Problem 1: Copy out everything in the film review from "The fourth thing" down to "would do it.".
Problem 2: Condense the film review's paragraph beginning "The fourth thing should be no surprise" into a short bulleted list that keeps its main facts.

*** Reading passage ***

The fourth thing should be no surprise if we've been paying attention all series: McDowall is wonderful as Caesar. He's playing a completely different role than his previous Cornelius, still drawing upon simian behavior but for other reasons and to other ends than before: Caesar is more unfomfortably situated between human and chimpanzee, and where his father was confident and smug, Caesar is questioning, nervous, alert. The result is an wonderfully tensed-up protagonist, and if we needed any proof that Conquest... was no dippy kids' movie, the slow-burning wrath described by McDowall's eyes alone would do it.

Not that we need proof - the darkness, meanness, and violence on display throughout are pretty hard to ignore. The film came out in the period of director J. Lee Thompson's career when he was clearly headed in the direction of the shitty action films that he'd retire in on the 1980s, but the aftershocks of The Guns of Navarone and Cape Fear were still reverberating. He was still an ace hand at constructing the escalating sense of danger and viciousness that largely define Cape Fear, and as Conquest... hurtles towards its finale, the sense of a bad situation bubbling over and out of control grows more and more palpable. And about that finale: in a bid to soften the film's nihilism, the ending few minutes were lopped off before its release, and only restored for its release on Blu-ray. For God's sake, let us never watch the original theatrical cut again; the original ending is the one that makes all the sense and pays off all the themes of the film, as we see revolutionary violence reaching its logical apogee, and we see the final descent of Caesar from confused child to battle-hardened radical, turned from a victim of unrelenting violence into a perpetrator. No film in the series, not even the one that blows up the planet in a nuclear explosion, has such a profoundly grim ending, nor one that so sternly looks at the modern world around it to decree, "this is where we're heading, and it's no more than we deserve". Sobering stuff for a movie about a talking chimpanzee, but then, they didn't like to make their movies happy in the early 1970s if they didn't absolutely have to.

*** End of Reading passage ***
*** Recorded information ***

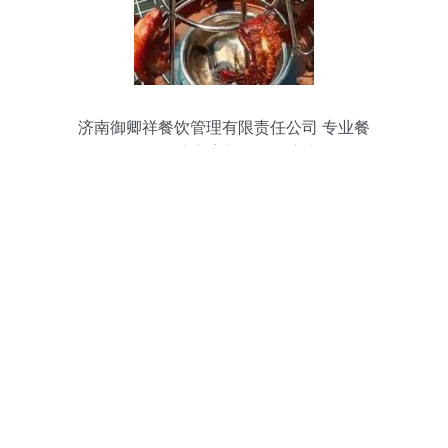
济南御卿祥餐饮管理有限责任公司 专业餐
饮管理解决方案与多元供应产品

*** End of Recorded information ***

Task result 1:
The fourth thing should be no surprise if we've been paying attention all series: McDowall is wonderful as Caesar. He's playing a completely different role than his previous Cornelius, still drawing upon simian behavior but for other reasons and to other ends than before: Caesar is more unfomfortably situated between human and chimpanzee, and where his father was confident and smug, Caesar is questioning, nervous, alert. The result is an wonderfully tensed-up protagonist, and if we needed any proof that Conquest... was no dippy kids' movie, the slow-burning wrath described by McDowall's eyes alone would do it.

Task result 2:
- Anyone who has followed the series should expect McDowall to be wonderful as Caesar.
- The role is completely different from his earlier Cornelius. It still draws on simian behavior, but for other reasons and to other ends.
- Caesar sits more uncomfortably between human and chimpanzee. His father was confident and smug, while Caesar is questioning, nervous, and alert.
- The result is a wonderfully tensed-up protagonist. The slow-burning wrath in McDowall's eyes alone shows that Conquest... is no dippy kids' movie.